- Work order A
Check each statement below against the wild camping thread. For each one, answer yes or no and quote the words from the text that decide it.
(i) Trev found the remote spot in Spain while renting a villa.
(ii) Trev intends to disclose where the spot is.
(iii) babyrhino had traveled by motorhome before this trip.
- Work order B
Summarize the wild camping thread in two sentences.
- Work order C
Answer these questions about the wild camping thread.
(i) How many weeks into the trip round Europe is babyrhino?
(ii) Between which two cities does the missing motorway route run?
(iii) What does Trev hope a person who finds the spot will have?

- Selected text
As long as we compare notes about best places to wild camp we are actually increasing the chance of being seen as Gypsies ourselves because we all end up clinging together! I know - we have done it!

We have found some nice places off the general track - let them stay that way - places will disappear quickly enough anyway!

Brian


----------



## teemyob (Nov 22, 2005)

*Agree*



babyrhino said:


> I have never travelled by motorhome before but I am now ten weeks in to a long trip round Europe.
> 
> Is there actually much difference between any of us "civilised" people doing our "wild camping" and the so called Gypsies?
> 
> ...


What an interesting reply!

And yes I agree very much about clenliness. I know of a Wildcamping spot known only to locals and fisherman on the costa Tropical in Spain. So remote and so well hidden that I only found it by way of renting a Villa a couple of years ago. I doubt we will ever return and would never disclose its location, indeed would find it very hard to give you directions.

If I did/could I doubt in view of its location it would remain accesible for very long especially as it is minutes away from the main route, along the coast on the missing motorway route from Almeria to Malaga. It has a Panoramic Sea View on a cliff edge, where you are often awaken by the sounds of Dolphins on a calm day or waves crashing against the rocks in the storms.

Just one of our places for those who know. Not selfish, just don't want you too close to the cliff. If you find it, I hope you have a fishing rod!

Trev


----------

- Stored data

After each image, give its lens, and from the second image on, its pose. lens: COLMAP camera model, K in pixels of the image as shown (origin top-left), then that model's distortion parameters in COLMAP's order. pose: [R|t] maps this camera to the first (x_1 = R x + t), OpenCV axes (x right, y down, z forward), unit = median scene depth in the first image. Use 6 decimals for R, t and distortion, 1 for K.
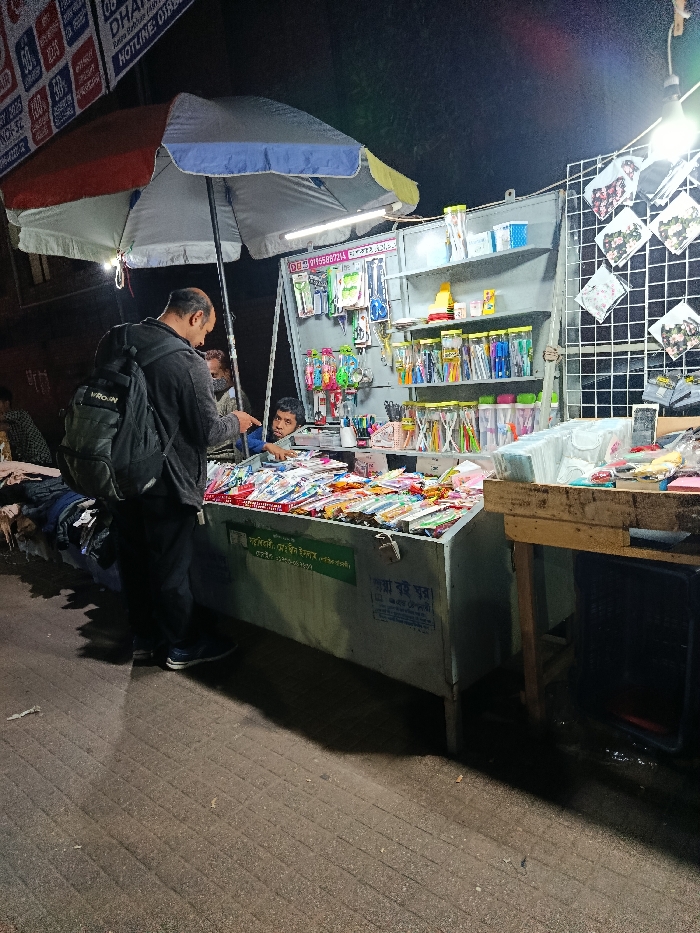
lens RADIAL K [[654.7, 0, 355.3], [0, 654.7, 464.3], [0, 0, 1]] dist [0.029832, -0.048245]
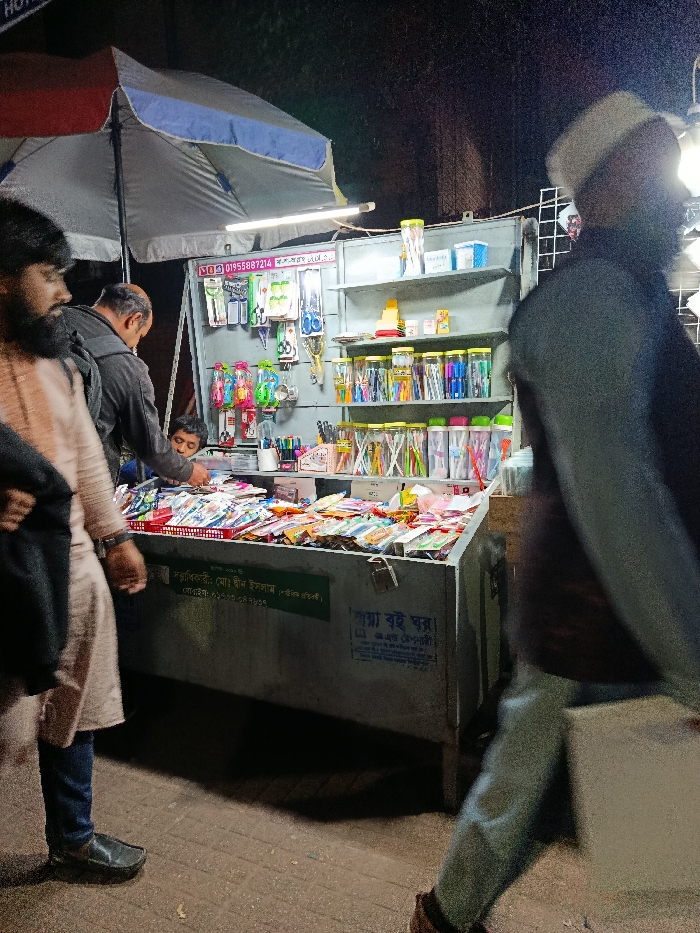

- Response A
(i) Yes: "I only found it by way of renting a Villa a couple of years ago."
(ii) No: "would never disclose its location"
(iii) No: "I have never travelled by motorhome before"

- Response B
Brian argues that comparing notes about wild camping spots makes campers cluster together, which raises the chance of their being seen as Gypsies, so nice places off the general track should be kept quiet. Trev agrees and describes a remote, well-hidden spot on the Costa Tropical in Spain with a panoramic sea view from a cliff edge, which he found while renting a villa and would never disclose.

- Response C
(i) Ten weeks.
(ii) Almeria and Malaga.
(iii) A fishing rod.